- _SOURCE PASSAGE_:
Troy, inspired by Cory’s book on homosexuality, decided to do the unthinkable by starting the first "gay" Christian church in Los Angeles with a congregation of 13 people in 1968 (one year before Stonewall). He realized that his spirituality was the thing he missed most as an out-of-the-closet gay man and decided that he didn't want to come out and throw away his religious beliefs.
"When younger, I was thin as a rail. As I've grown older, I've put on weight,” Troy said. “I have continued to love myself in all those roles. Part of my spirituality, I always tell people, is to accept yourself for who you are."
Troy’s 13-member church later became the MCC, the Metropolitan Community Church, which now has 250 congregations in 23 different countries. If you're curious, read his books, which describe the difficulties he had with many of his early churches — many were bombed or burned to the ground, over, and over, and over again. To many white Evangelical Christians, the opening of a "gay" church in town was akin to the physical presence of the devil on Main Street, and they did everything they could get away with legally (and illegally) to hurt these churches.
“We've had drive-by shootings,” Troy said. “I've been spat on, slapped, shot at. One guy tried to stab me with a broken beer bottle. But the way we look at it, if people do the worst they can, we'll still wake up in glory."
Suffice to say that to the people who burned these churches down to the ground, they saw in Troy's church-planting an end to the world they were used to. Amen to that.
We all are (mostly) familiar with the Stonewall riots, and the various left-wing gay groups that fought hand over fist to secure rights for homosexuals, and we all owe them a huge debt. What we don't hear about very often is the struggle that was carried on by people like Troy Perry, people who said we don't have to leave things like marriage and spirituality behind when we come out. The current fight for same-sex marriage is a direct result of the behind-the-scenes struggle of men like Troy who say that gays really do want the same thing as everybody else.
Don’t we? I get asked this all the time. Do we really want to serve in the military? Do we really want gay marriage? Many gays and lesbians who dominated the movement for the first 20 years after Stonewall bravely questioned some of the central tenets of what it meant to be American, maintaining that middle-of-the-road values of the military and marriage were things that gays do not want a part of.
Me, I want the right to choose. I am not fighting so that we can all enlist or get married. I'm fighting for the right to choose, for the right to be in the same place all heterosexuals find themselves. How can we truly say how we feel about an issue if we don't have the right to even make up our mind?

- _DATA SHOWN_:
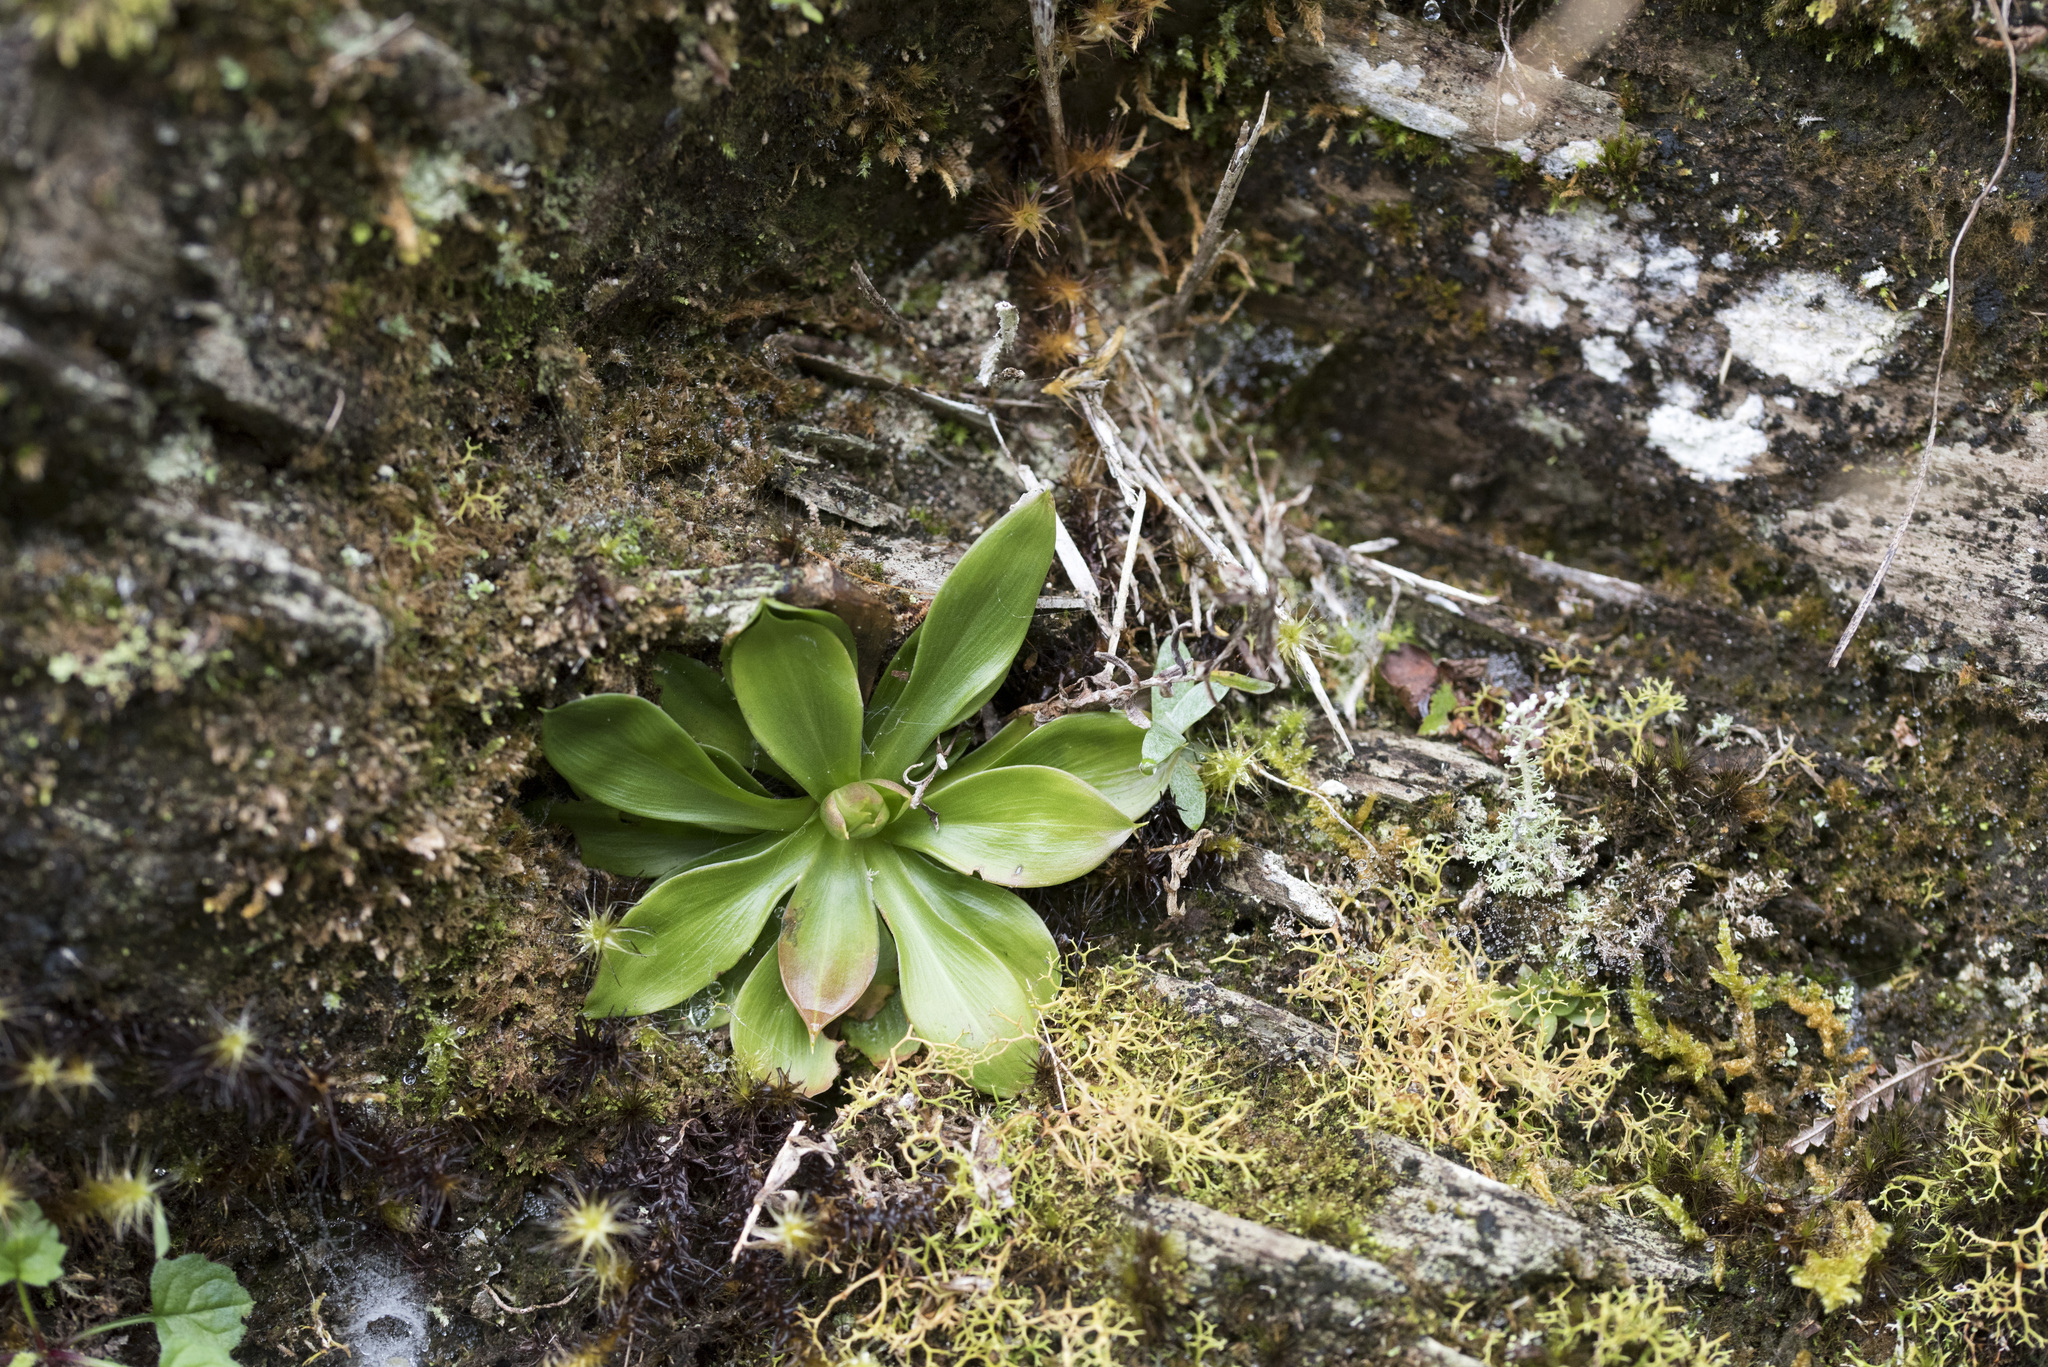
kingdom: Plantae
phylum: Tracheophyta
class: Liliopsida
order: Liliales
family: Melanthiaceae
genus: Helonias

...

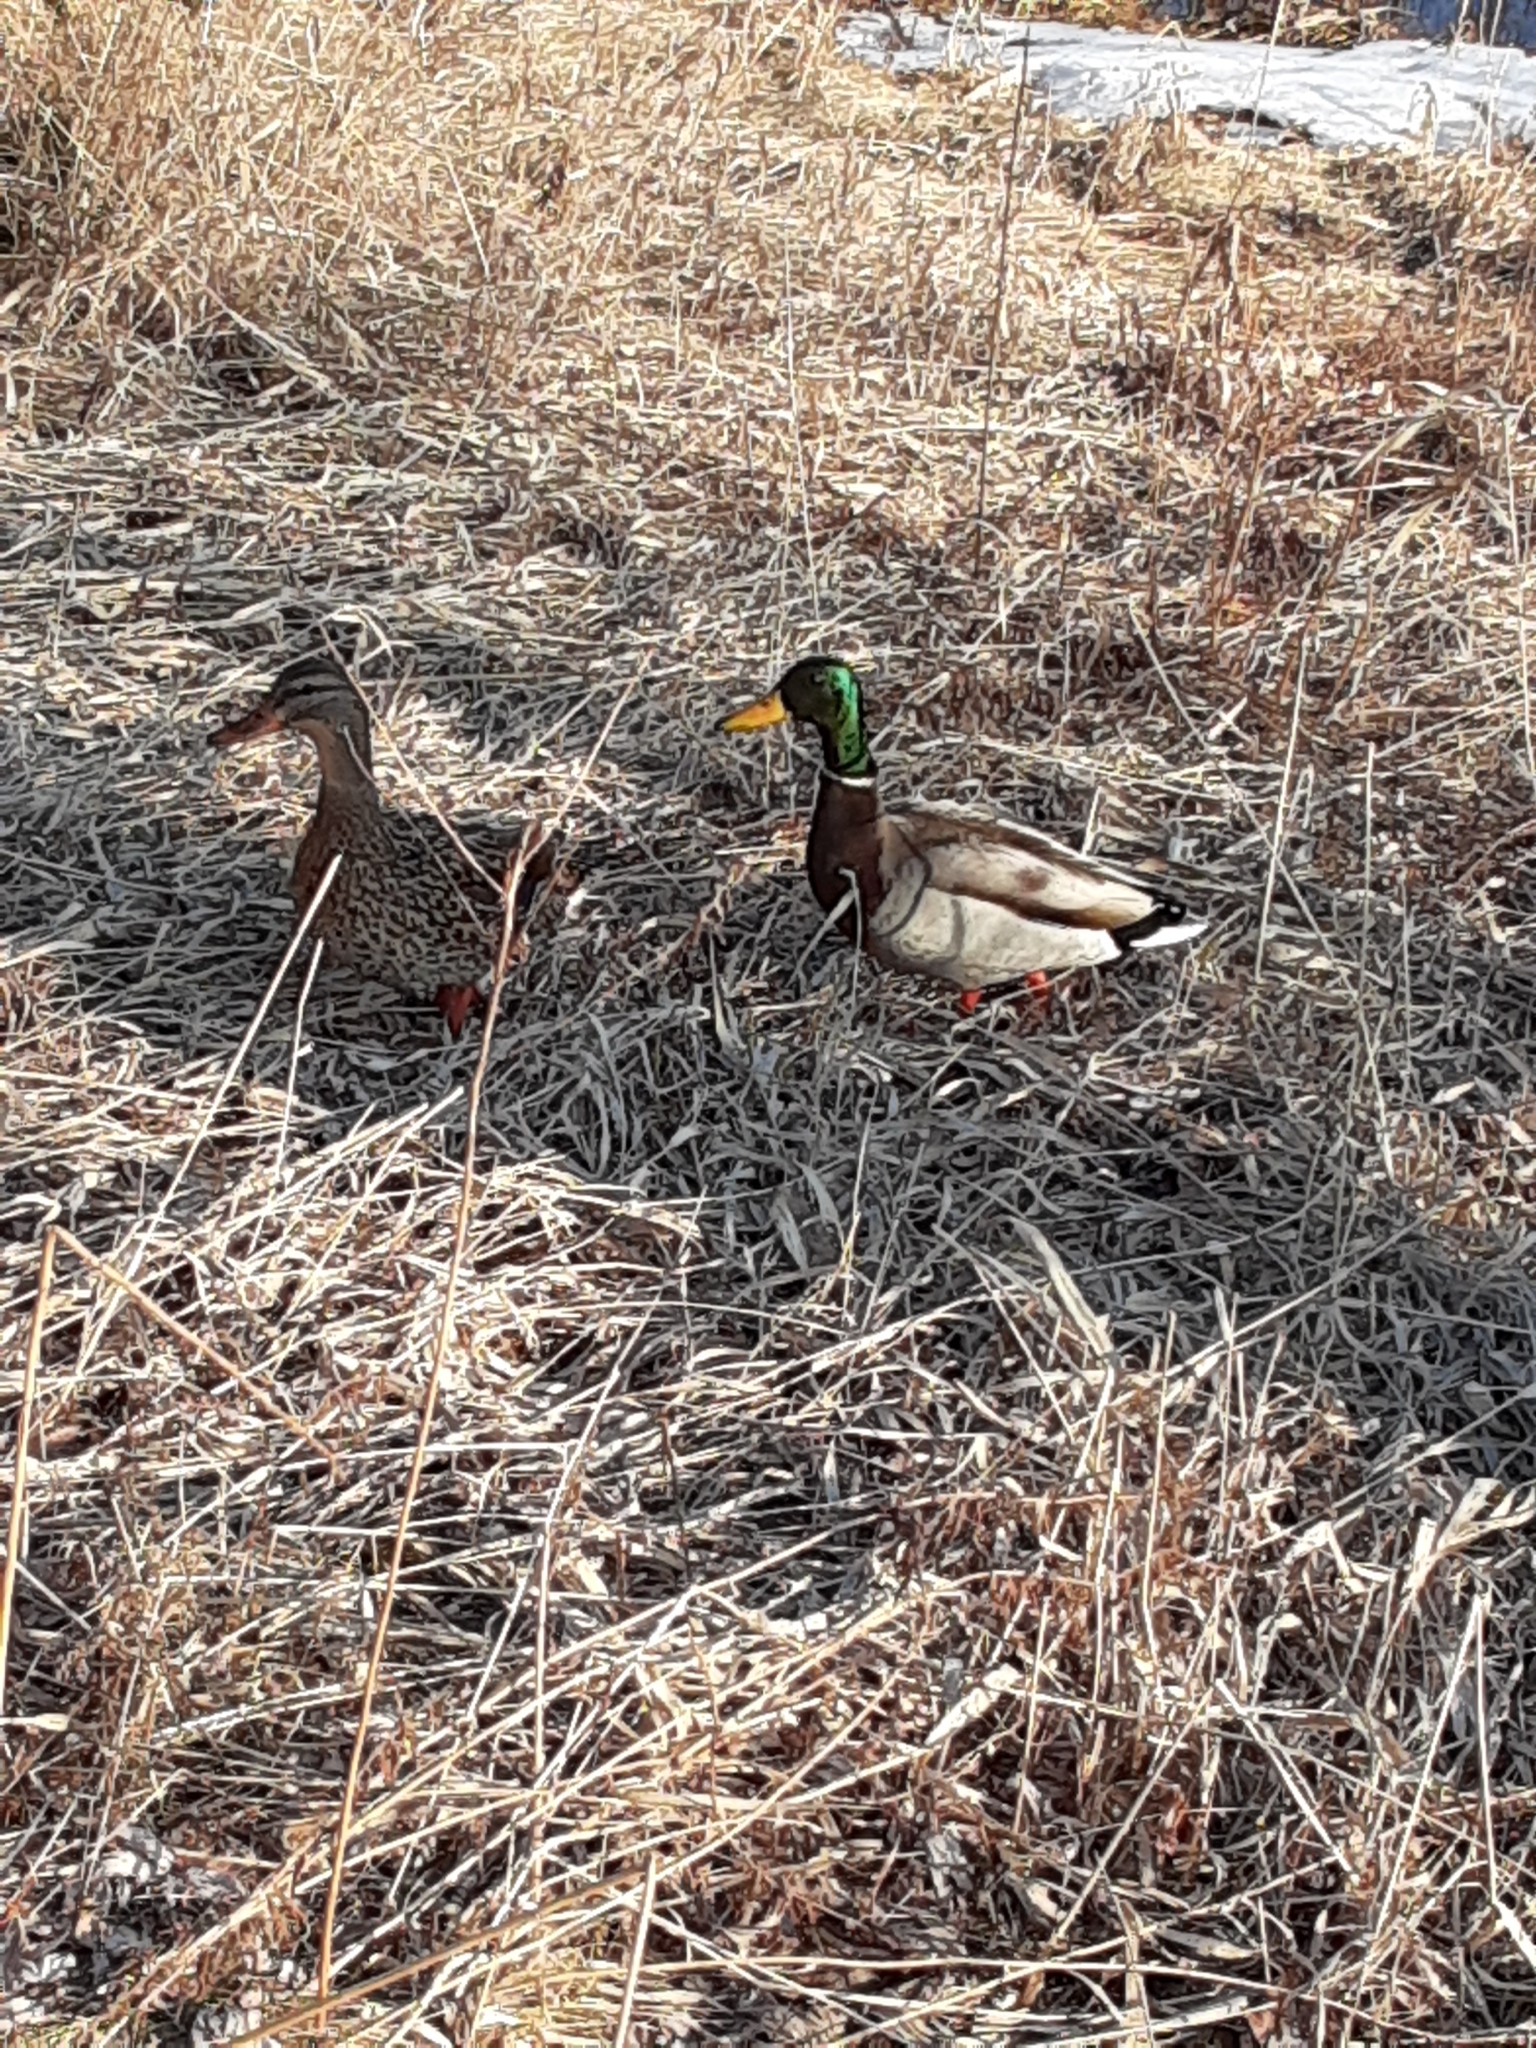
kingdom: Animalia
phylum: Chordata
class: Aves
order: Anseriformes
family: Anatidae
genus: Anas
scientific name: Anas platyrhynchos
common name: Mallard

--

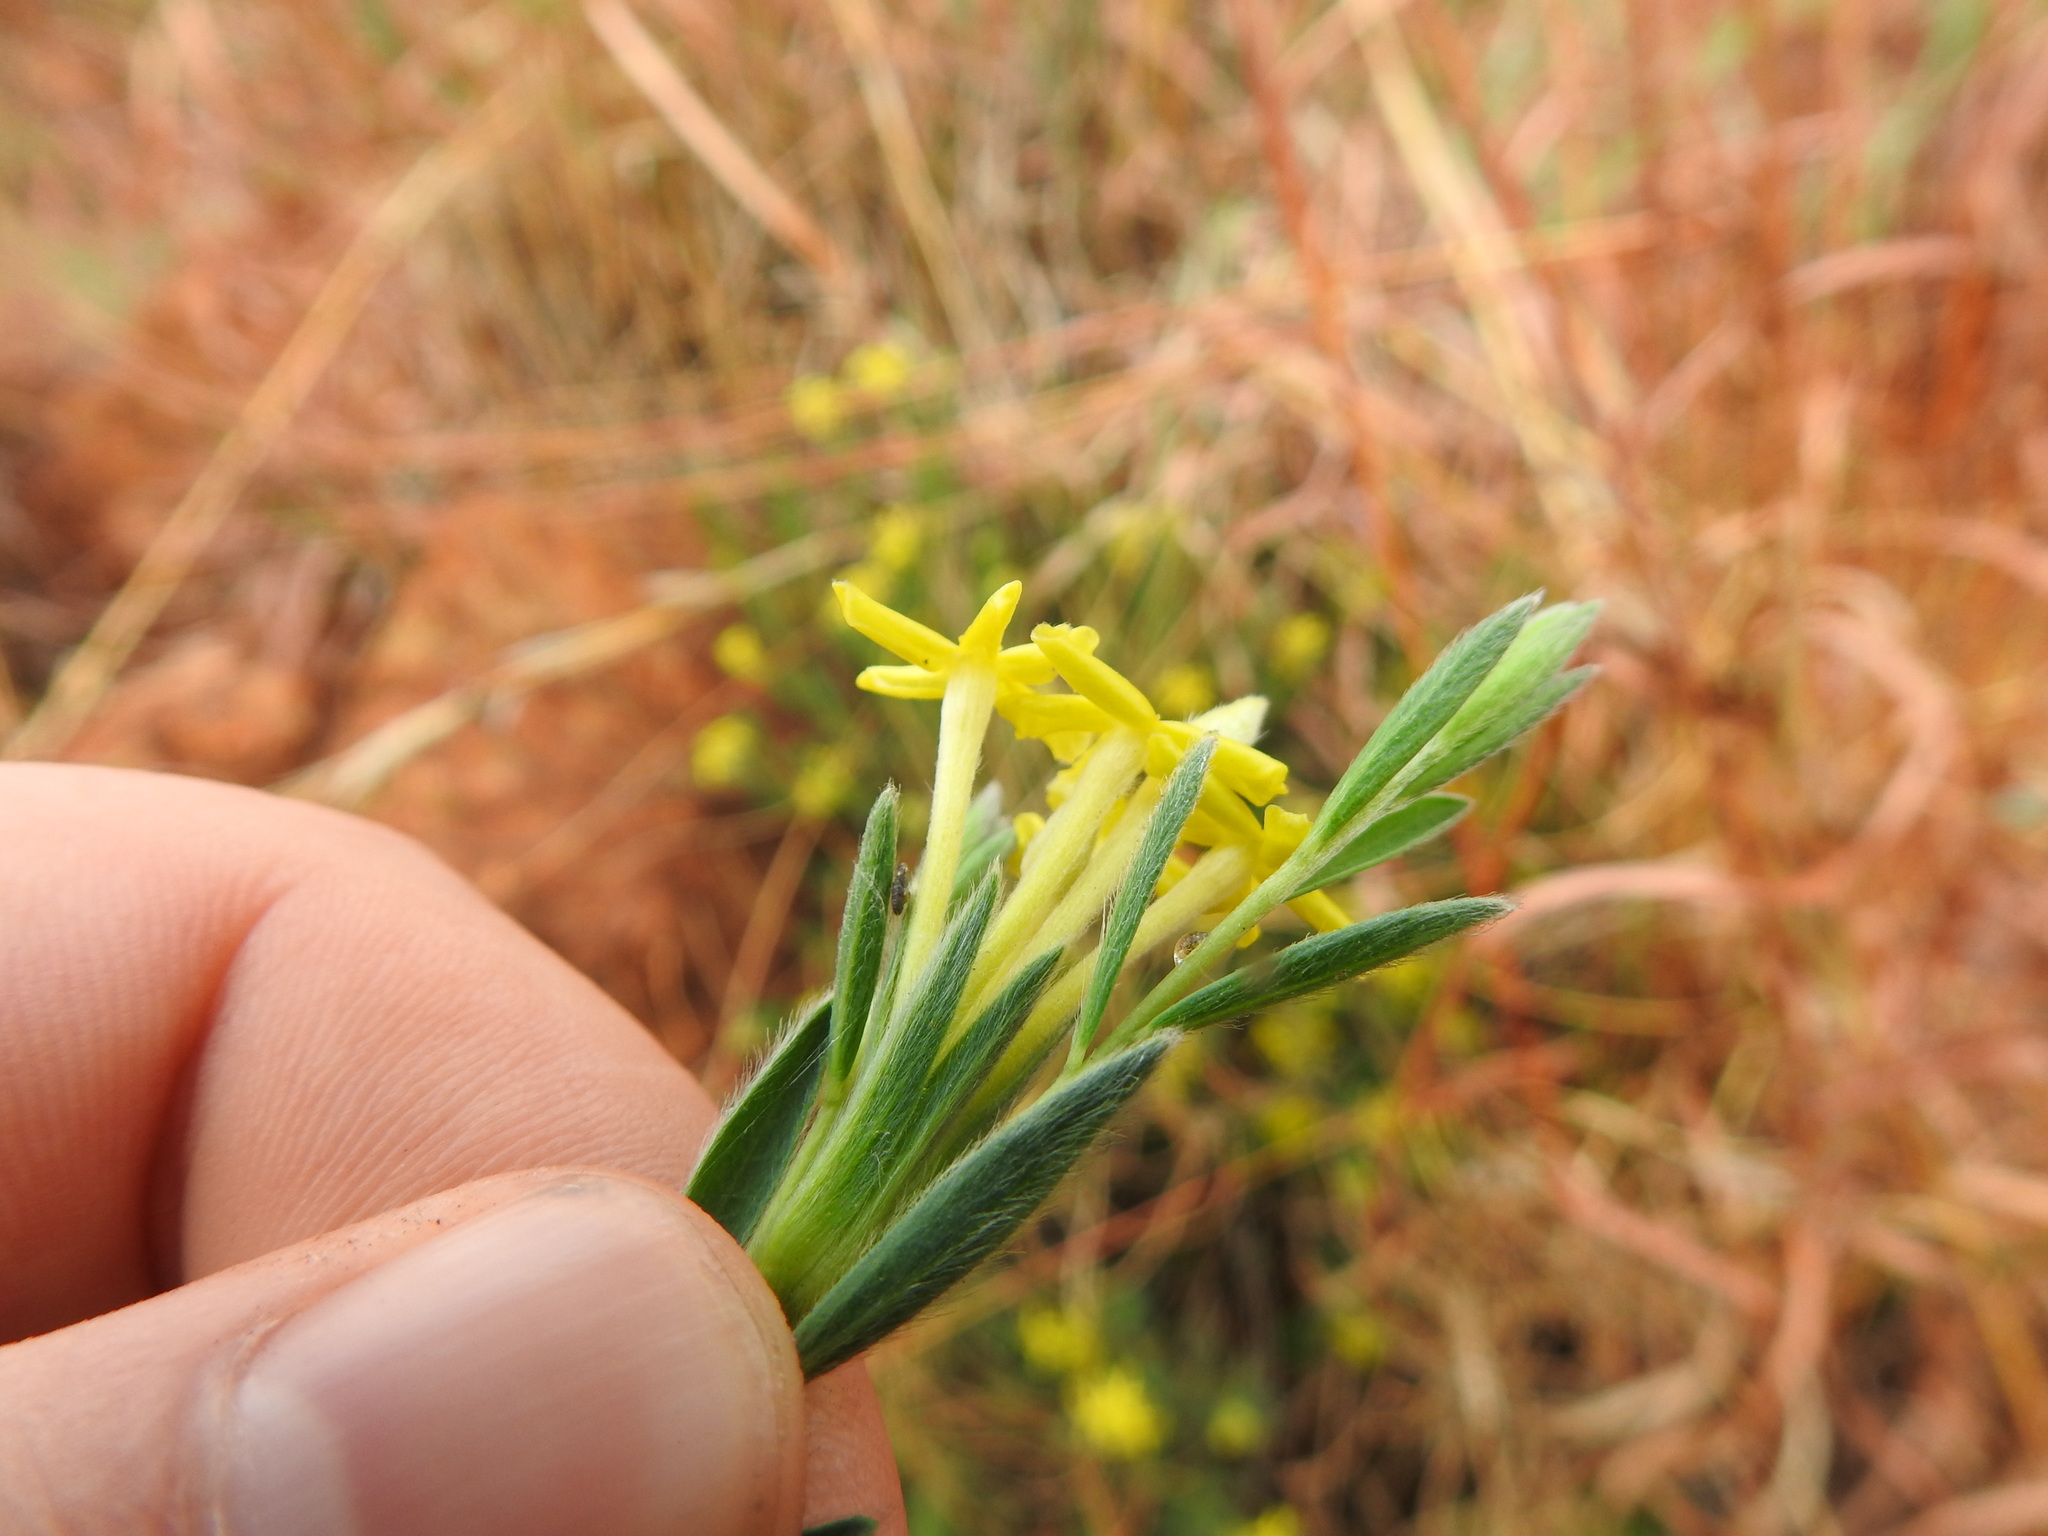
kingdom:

- _WORK INSTRUCTION 1_:
From the passage about Troy Perry, copy word for word the text between "Suffice to say" and "Amen to that.", inclusive.
- _WORK INSTRUCTION 2_:
In the passage about Troy Perry, list every act of violence Troy names in his quote that begins "We've had drive-by shootings."

- _EXPECTED ANSWER 1_:
Suffice to say that to the people who burned these churches down to the ground, they saw in Troy's church-planting an end to the world they were used to. Amen to that.

- _EXPECTED ANSWER 2_:
- Drive-by shootings
- Being spat on
- Being slapped
- Being shot at
- An attempt to stab him with a broken beer bottle